Nonfiction training: Looking for a few good libraries.
I must see it.

Graphic Novels: The challenge, part 1.

If you'll remember, a while back Beth challenged me (in the comments) to read ten graphic novels this summer. Because I have a deep, deep antipathy to being told what to do (ask my parents, siblings, spouse, and former employers), I bristled at the "ten" part of the challenge, but I did compromise and say I would read ONE GN, of Beth's choice. She was a good sport and made some suggestions--and they were good suggestions. So good that I read TWO whole graphic novels, and am still trying to track down the third. So today, part one of the graphic novel challenge.

Mercury The first of Beth's picks that I read was a small YA graphic novel titled Mercury, by Hope Larson. It's very much YA material; the protagonist is a teen girl (two teen girls, actually, as the story pivots back and forth in time between a current-day story and an historical one) experiencing some family issues, first love, and even a bit of witchcraft (or, more accurately, cases of "second sight") thrown in.

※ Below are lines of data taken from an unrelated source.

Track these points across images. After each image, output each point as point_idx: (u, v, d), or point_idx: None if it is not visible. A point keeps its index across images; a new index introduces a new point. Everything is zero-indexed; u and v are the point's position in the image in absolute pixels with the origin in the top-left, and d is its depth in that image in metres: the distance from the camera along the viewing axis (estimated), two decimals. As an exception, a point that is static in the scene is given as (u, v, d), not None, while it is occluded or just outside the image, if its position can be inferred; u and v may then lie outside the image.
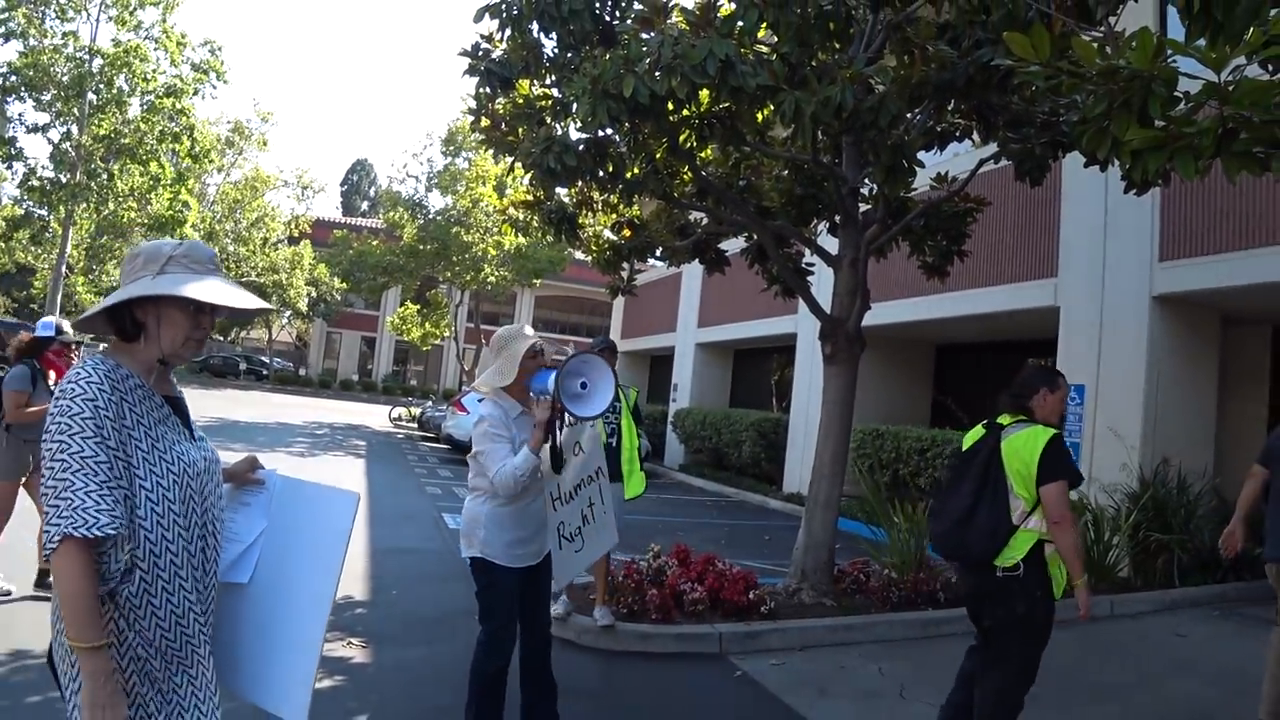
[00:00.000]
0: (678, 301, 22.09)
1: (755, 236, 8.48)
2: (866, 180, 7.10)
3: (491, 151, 7.48)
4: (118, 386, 1.98)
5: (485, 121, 7.18)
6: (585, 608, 6.31)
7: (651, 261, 10.35)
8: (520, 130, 6.89)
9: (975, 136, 6.56)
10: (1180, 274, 9.10)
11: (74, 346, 6.01)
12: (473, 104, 7.22)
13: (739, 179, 8.36)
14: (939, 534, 4.01)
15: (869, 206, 7.66)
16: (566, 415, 3.75)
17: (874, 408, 14.12)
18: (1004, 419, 4.01)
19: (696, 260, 9.37)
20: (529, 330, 3.89)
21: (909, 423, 13.61)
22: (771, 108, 5.32)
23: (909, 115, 5.80)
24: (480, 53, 6.72)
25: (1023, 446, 3.80)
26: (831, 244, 7.81)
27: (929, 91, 5.10)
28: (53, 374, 5.78)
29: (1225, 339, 10.14)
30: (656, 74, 4.97)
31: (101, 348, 2.15)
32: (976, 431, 4.11)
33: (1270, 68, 3.35)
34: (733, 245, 9.62)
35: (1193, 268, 8.97)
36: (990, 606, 3.91)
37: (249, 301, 2.16)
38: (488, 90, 6.89)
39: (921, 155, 6.50)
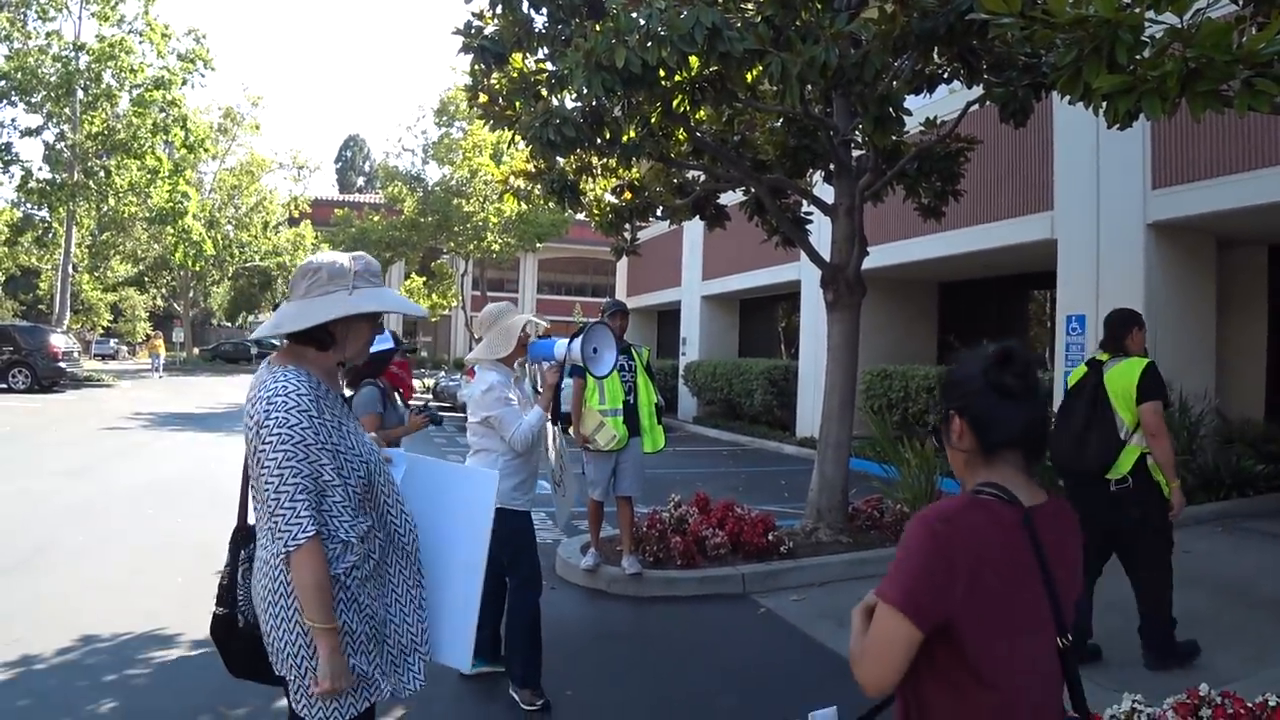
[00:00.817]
0: (681, 256, 22.23)
1: (753, 190, 8.65)
2: (857, 130, 7.25)
3: (492, 127, 7.64)
4: (314, 390, 2.18)
5: (483, 97, 7.35)
6: (613, 558, 6.61)
7: (653, 220, 10.54)
8: (517, 104, 7.06)
9: (960, 81, 6.70)
10: (1173, 200, 9.25)
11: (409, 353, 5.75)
12: (469, 81, 7.40)
13: (733, 135, 8.51)
14: (1059, 452, 4.67)
15: (862, 154, 7.82)
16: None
17: (881, 349, 14.33)
18: (1102, 356, 4.73)
19: (697, 217, 9.55)
20: (513, 308, 4.37)
21: (916, 362, 13.84)
22: (760, 68, 5.49)
23: (894, 63, 5.94)
24: (473, 30, 6.86)
25: (1123, 374, 4.52)
26: (827, 193, 7.99)
27: (911, 41, 5.26)
28: (397, 389, 5.27)
29: (1221, 262, 10.31)
30: (647, 44, 5.14)
31: (271, 356, 2.35)
32: (1080, 370, 4.83)
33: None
34: (732, 199, 9.78)
35: (1186, 193, 9.12)
36: (1106, 517, 4.48)
37: (418, 309, 2.58)
38: (482, 67, 7.05)
39: (910, 100, 6.65)
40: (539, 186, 8.66)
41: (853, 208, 7.47)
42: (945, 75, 7.18)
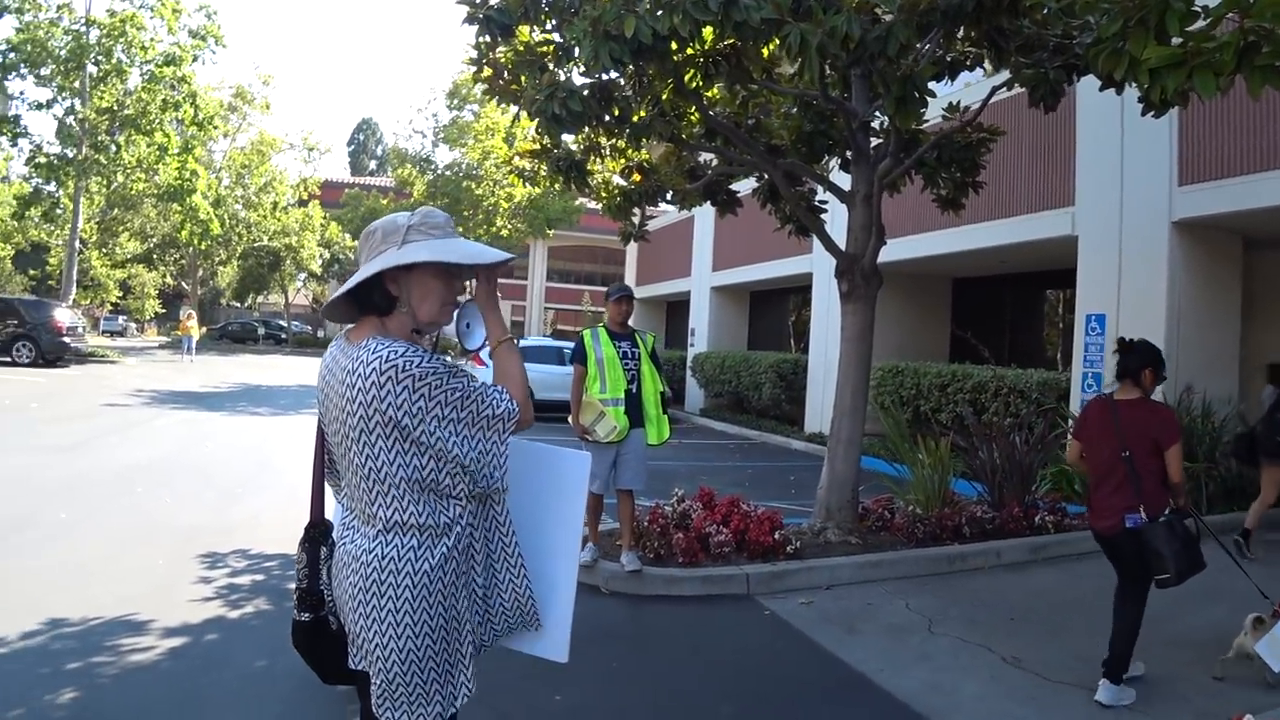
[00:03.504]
0: (691, 246, 21.95)
1: (766, 176, 8.36)
2: (877, 114, 6.96)
3: (497, 101, 7.37)
4: (421, 352, 2.01)
5: (487, 71, 7.07)
6: (612, 553, 6.35)
7: (663, 206, 10.26)
8: (523, 78, 6.77)
9: (987, 65, 6.40)
10: (1200, 198, 8.94)
11: None
12: (473, 54, 7.12)
13: (747, 118, 8.22)
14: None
15: (880, 141, 7.53)
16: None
17: (893, 344, 14.05)
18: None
19: (708, 203, 9.27)
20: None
21: (928, 358, 13.55)
22: (777, 42, 5.20)
23: (918, 46, 5.65)
24: (478, 1, 6.59)
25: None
26: (844, 181, 7.70)
27: (937, 18, 4.96)
28: None
29: (1248, 263, 9.99)
30: (658, 12, 4.86)
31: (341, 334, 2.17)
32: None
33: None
34: (744, 186, 9.50)
35: (1213, 191, 8.80)
36: None
37: (494, 255, 2.19)
38: (488, 39, 6.78)
39: (932, 86, 6.36)
40: (545, 166, 8.38)
41: (870, 195, 7.18)
42: (969, 62, 6.89)
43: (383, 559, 1.98)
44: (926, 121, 7.58)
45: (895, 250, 12.00)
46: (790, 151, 8.05)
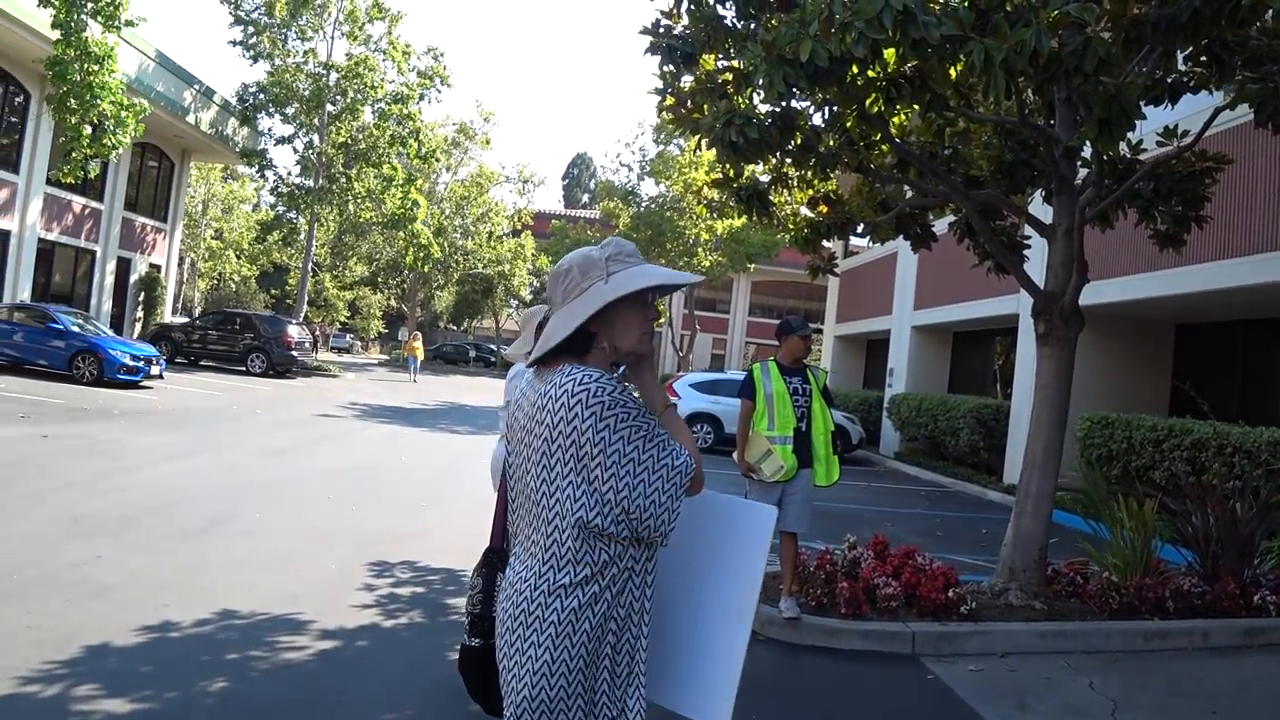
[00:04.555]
0: (893, 283, 21.23)
1: (962, 210, 7.89)
2: (1079, 137, 6.40)
3: (680, 131, 7.33)
4: (618, 386, 2.04)
5: (671, 100, 7.04)
6: (771, 596, 6.07)
7: (856, 241, 9.91)
8: (705, 106, 6.70)
9: (1210, 87, 5.72)
10: None
11: None
12: (659, 84, 7.11)
13: (943, 148, 7.80)
14: None
15: (1087, 171, 6.94)
16: None
17: (1100, 394, 12.96)
18: None
19: (901, 236, 8.85)
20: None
21: (1144, 411, 12.38)
22: (962, 63, 4.84)
23: (1127, 65, 5.14)
24: (661, 29, 6.58)
25: None
26: (1046, 214, 7.15)
27: (1148, 32, 4.46)
28: None
29: None
30: (831, 32, 4.65)
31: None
32: None
33: None
34: (942, 223, 9.01)
35: None
36: None
37: (690, 277, 2.23)
38: (671, 69, 6.75)
39: (1150, 110, 5.78)
40: (728, 196, 8.25)
41: (1072, 229, 6.61)
42: (1190, 83, 6.22)
43: (534, 589, 1.97)
44: (1144, 150, 6.93)
45: (1106, 291, 11.11)
46: (989, 182, 7.56)
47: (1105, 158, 6.22)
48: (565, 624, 1.94)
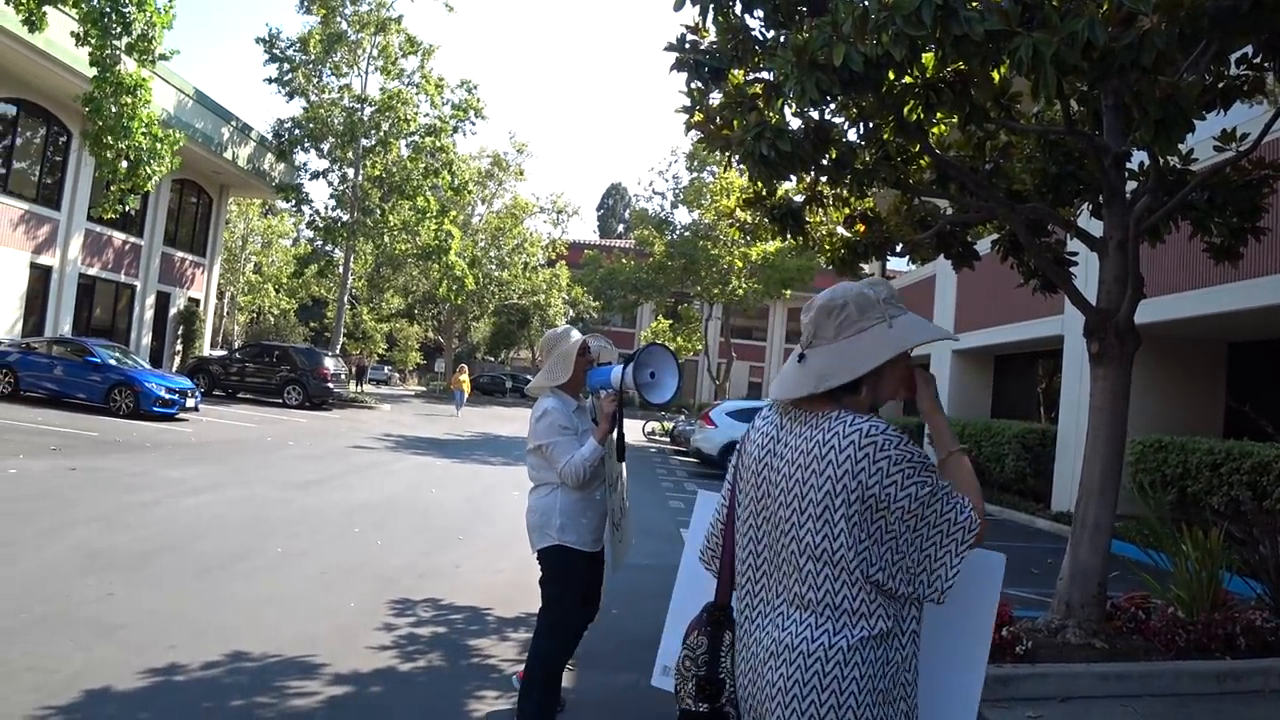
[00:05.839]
0: (932, 306, 20.81)
1: (1007, 225, 7.55)
2: (1134, 146, 6.07)
3: (709, 149, 7.09)
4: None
5: (698, 117, 6.80)
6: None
7: (895, 264, 9.60)
8: (735, 122, 6.45)
9: (1268, 88, 5.37)
10: None
11: None
12: (686, 101, 6.88)
13: (984, 162, 7.48)
14: None
15: (1139, 182, 6.60)
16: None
17: (1152, 416, 12.47)
18: None
19: (941, 255, 8.52)
20: (575, 332, 4.06)
21: (1199, 433, 11.87)
22: (1007, 65, 4.55)
23: (1180, 59, 4.81)
24: (687, 44, 6.35)
25: None
26: (1095, 228, 6.80)
27: (1204, 25, 4.15)
28: None
29: None
30: (866, 33, 4.38)
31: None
32: None
33: None
34: (984, 243, 8.66)
35: None
36: None
37: (949, 332, 2.33)
38: (699, 85, 6.51)
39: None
40: (761, 215, 7.98)
41: (1125, 241, 6.25)
42: (1246, 87, 5.87)
43: (829, 648, 1.84)
44: (1195, 160, 6.58)
45: (1159, 309, 10.67)
46: (1033, 196, 7.23)
47: (1160, 164, 5.87)
48: (878, 679, 1.84)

The modern story centers on Tara, a girl staying with her aunt and uncle and cousin in a fictional town in Nova Scotia, after her and her mother's home has burned down (and her mother is working a job on the other side of Canada). The historical story follows events in the life of Tara's ancestor, a girl named Josey, whose life is turned upside down when a gold prospector arrives at her family's farm to look for gold on their property, and eventually enters into a mining partnership with her father. Different events are causing upheaval in each girl's world: Tara is about to go back to high school after being homeschooled for several years, and Josey finds herself falling in love with the mysterious gold prospector.

So what happens? Well, the copy on the back cover takes it from there: "As Josey's story plunges into tragedy, Tara's emerges with the promise of gold." Because it's a YA novel, and a graphic novel at that, if you're so inclined, you'll be able to read the whole thing in not much longer time than it will take you to read this review, so that's all I'm going to say about the story. But as for the experience of reading the graphic novel:

I liked it. I did. It was a fast read; one of my favorite things about graphic novels is that it usually takes me all of a half-hour to read all but the longest ones. And I liked certain conventions of the art--about halfway through the book I noticed the page background on the historical story was black and on the modern story it was white, which was a nice touch (and I was dense not to notice it sooner). But...I didn't love it. The art was basic cartoon, simple but nothing special. Ditto with the story--interesting but not fascinating, and when I finished it, I had too many questions to feel satisfied. (Mr. CR read it too, and we concurred in our opinion that the book and story ended too abruptly.)

Part of the problem, I thought maybe, was that I am unused to reading fiction. After Mr. CR finished the book and I asked him my several questions, he finally opined, "I think you're supposed to fill in some of the story yourself." Oh man, I thought. I have become such a slave to nonfiction that I need everything spelled out for me in fiction too. That's no good! So I worried about that until, a week later, I read Anita Brookner's novel The Debut, and I didn't have any questions about that at all. (I mean, I had questions, but not the "am I missing something here" type questions...) So, ironically, in this graphic novel, spelled out in both pictures and text, I felt unsatisfied.

But all in all, for a YA graphic novel? Not bad.